> SOURCE RECORDS:

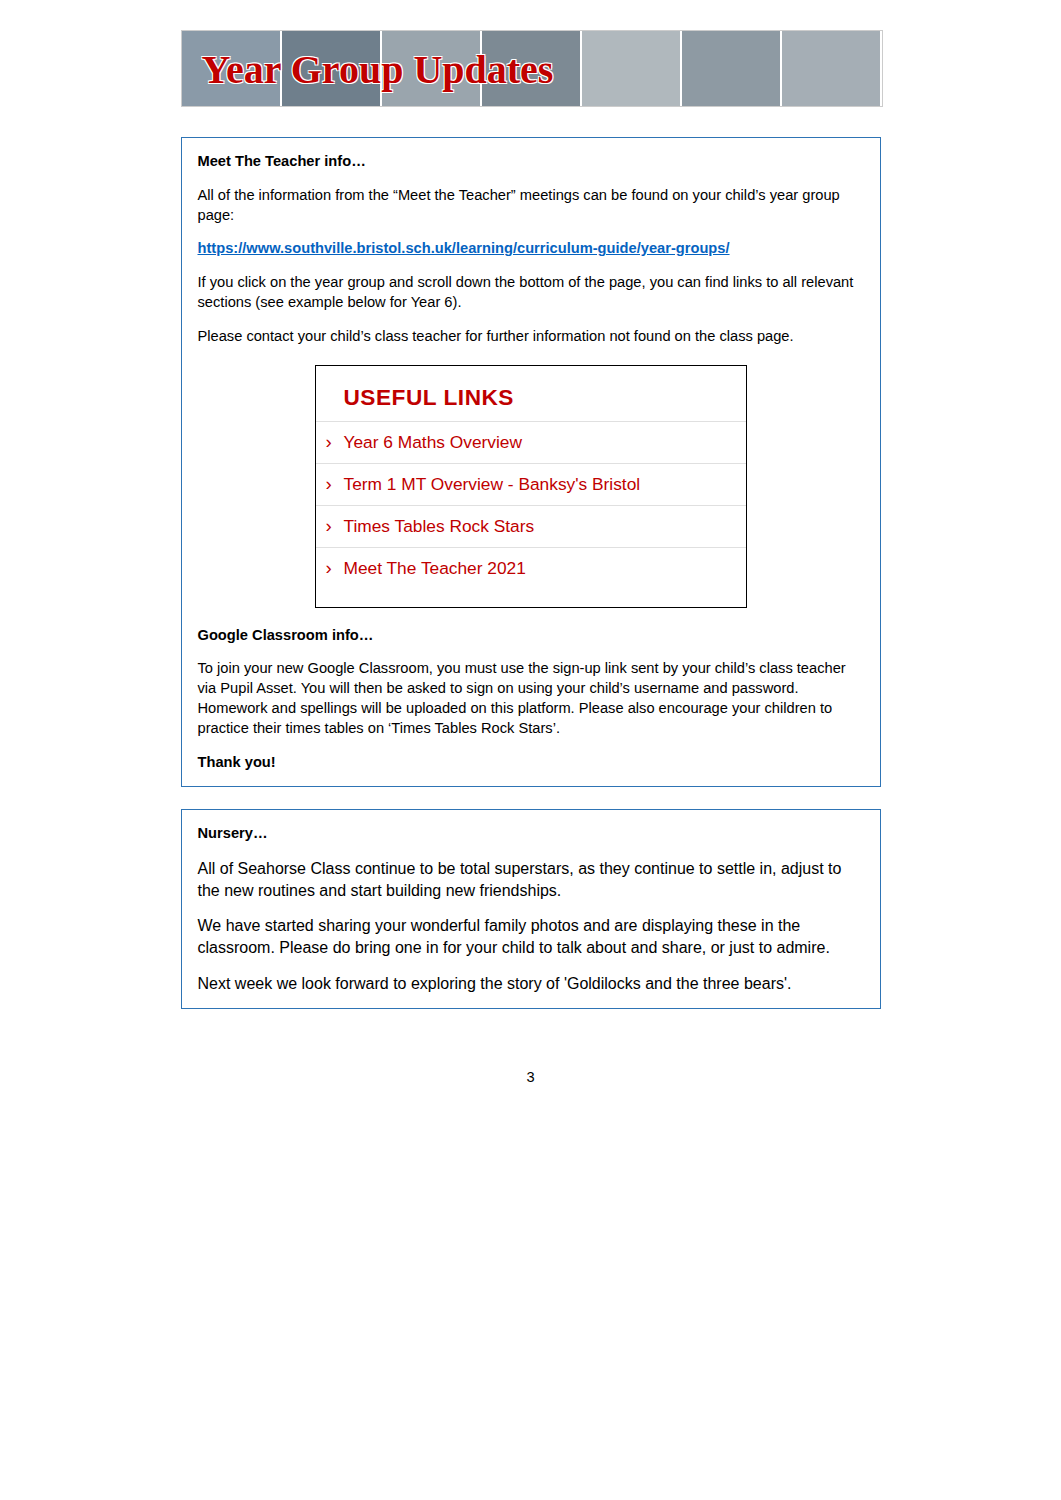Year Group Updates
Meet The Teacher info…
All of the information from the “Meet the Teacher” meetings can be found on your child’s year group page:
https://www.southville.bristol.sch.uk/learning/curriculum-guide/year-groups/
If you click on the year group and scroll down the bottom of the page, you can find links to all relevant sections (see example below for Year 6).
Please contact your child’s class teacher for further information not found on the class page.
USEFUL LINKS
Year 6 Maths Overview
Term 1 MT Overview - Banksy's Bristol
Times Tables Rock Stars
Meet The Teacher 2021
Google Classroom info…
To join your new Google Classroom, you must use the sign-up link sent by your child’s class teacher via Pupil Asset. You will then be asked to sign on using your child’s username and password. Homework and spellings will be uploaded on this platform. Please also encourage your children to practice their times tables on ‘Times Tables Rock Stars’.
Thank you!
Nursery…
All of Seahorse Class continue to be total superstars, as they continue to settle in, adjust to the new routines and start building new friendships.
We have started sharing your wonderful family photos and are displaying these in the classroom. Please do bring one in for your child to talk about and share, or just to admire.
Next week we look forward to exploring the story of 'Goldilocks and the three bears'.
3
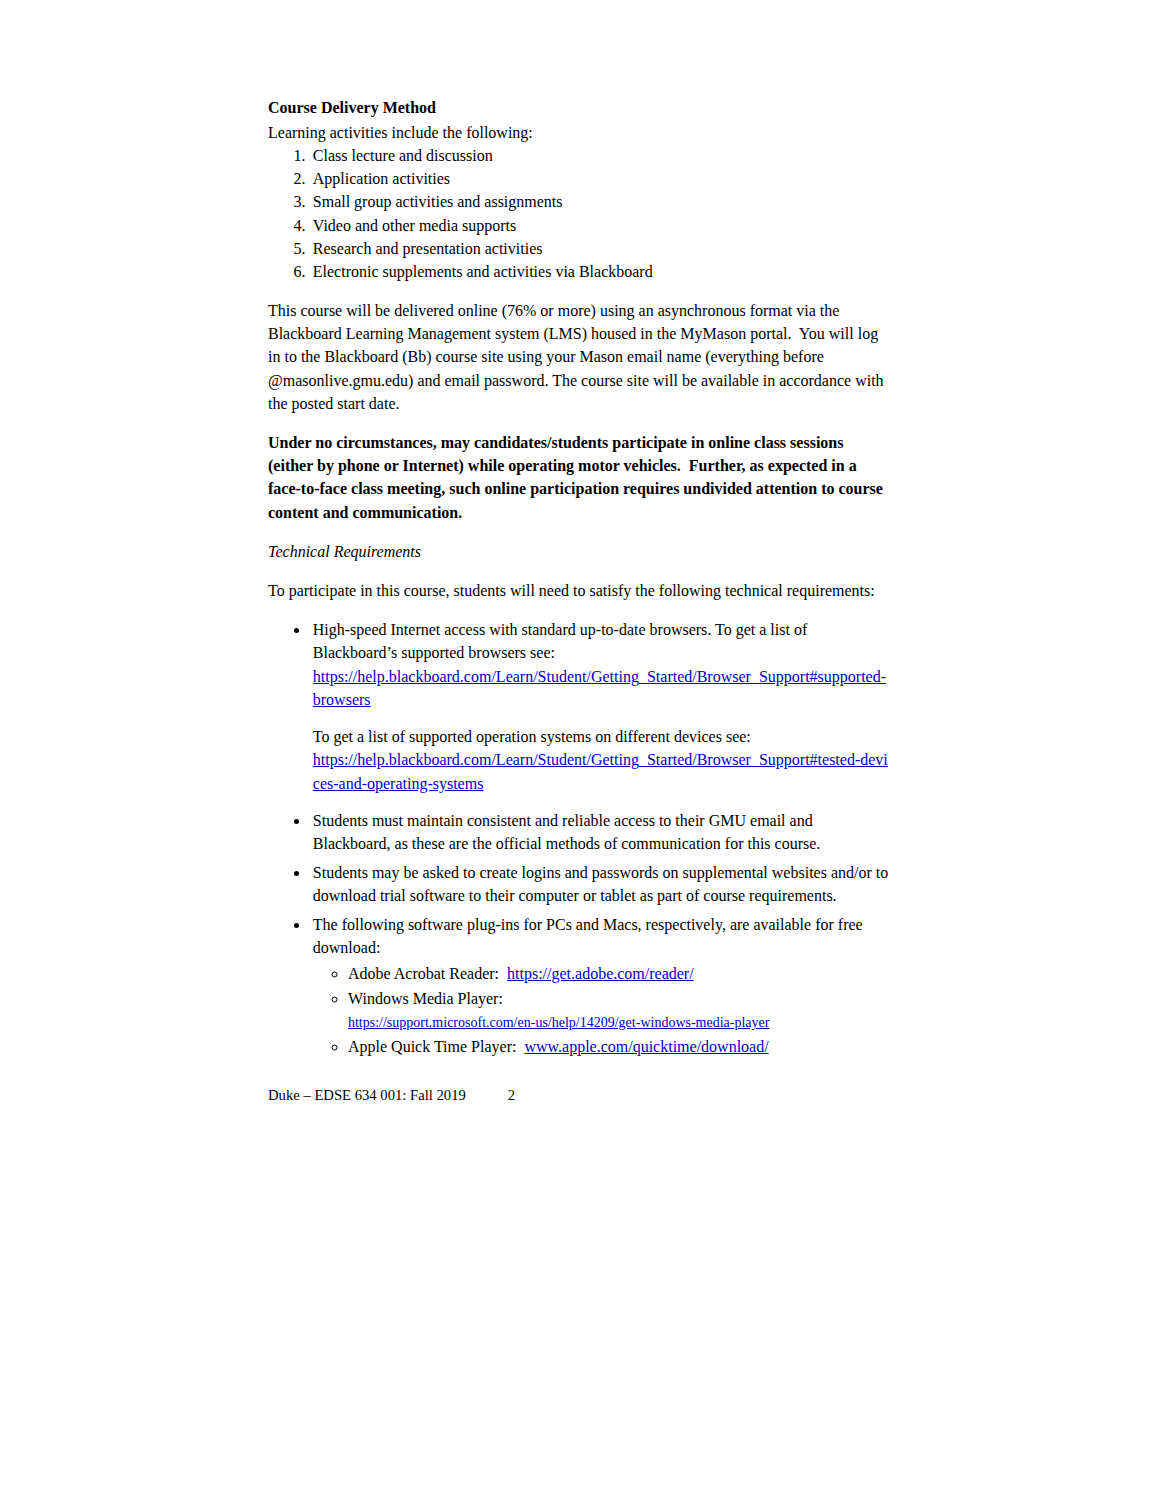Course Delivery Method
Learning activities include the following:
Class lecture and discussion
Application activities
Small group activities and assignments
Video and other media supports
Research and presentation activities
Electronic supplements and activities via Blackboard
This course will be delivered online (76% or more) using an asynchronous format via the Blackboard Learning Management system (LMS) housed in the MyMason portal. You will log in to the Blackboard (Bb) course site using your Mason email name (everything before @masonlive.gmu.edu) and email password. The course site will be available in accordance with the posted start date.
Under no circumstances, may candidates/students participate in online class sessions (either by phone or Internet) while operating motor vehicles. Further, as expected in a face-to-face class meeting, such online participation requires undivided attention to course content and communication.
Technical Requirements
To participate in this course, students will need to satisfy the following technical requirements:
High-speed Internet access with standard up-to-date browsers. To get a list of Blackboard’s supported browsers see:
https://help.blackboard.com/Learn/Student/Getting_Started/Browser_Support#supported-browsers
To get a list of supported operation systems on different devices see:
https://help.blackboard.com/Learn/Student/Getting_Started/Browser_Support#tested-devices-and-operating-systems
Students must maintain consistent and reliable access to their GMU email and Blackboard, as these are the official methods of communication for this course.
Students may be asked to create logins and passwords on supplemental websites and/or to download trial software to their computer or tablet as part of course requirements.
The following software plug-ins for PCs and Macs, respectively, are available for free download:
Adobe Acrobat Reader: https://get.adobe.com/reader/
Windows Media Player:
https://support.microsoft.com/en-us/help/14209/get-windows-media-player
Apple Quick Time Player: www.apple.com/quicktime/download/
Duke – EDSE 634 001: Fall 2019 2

* * *

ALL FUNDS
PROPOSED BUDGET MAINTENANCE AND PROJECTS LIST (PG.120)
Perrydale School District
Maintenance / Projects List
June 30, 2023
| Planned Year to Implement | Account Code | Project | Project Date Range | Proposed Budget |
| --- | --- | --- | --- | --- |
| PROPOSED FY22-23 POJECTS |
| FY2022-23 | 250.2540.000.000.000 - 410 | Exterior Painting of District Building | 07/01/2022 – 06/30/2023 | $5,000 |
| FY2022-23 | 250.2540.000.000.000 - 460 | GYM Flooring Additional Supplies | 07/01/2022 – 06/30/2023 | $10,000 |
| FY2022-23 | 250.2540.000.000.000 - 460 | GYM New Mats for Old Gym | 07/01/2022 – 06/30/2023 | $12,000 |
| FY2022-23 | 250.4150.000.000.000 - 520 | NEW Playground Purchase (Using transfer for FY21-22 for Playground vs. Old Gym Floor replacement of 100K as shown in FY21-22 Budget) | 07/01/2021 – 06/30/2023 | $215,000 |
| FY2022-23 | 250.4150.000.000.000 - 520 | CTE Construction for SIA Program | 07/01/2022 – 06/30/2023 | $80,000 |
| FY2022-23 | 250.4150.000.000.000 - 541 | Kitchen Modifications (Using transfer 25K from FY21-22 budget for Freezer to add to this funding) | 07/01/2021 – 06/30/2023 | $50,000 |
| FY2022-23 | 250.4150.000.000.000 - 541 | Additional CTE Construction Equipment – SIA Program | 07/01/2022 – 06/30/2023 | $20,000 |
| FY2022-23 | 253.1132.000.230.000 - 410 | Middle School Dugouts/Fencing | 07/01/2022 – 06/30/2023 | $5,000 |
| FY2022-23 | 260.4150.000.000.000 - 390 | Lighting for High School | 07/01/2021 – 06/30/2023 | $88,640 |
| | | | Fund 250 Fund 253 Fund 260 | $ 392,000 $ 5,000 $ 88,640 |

> TASK BRIEF: Each line in the data that holds the string "Google" should be found and copied.

> WRITTEN ANSWER:
Google Classroom info…
To join your new Google Classroom, you must use the sign-up link sent by your child’s class teacher via Pupil Asset. You will then be asked to sign on using your child’s username and password. Homework and spellings will be uploaded on this platform. Please also encourage your children to practice their times tables on ‘Times Tables Rock Stars’.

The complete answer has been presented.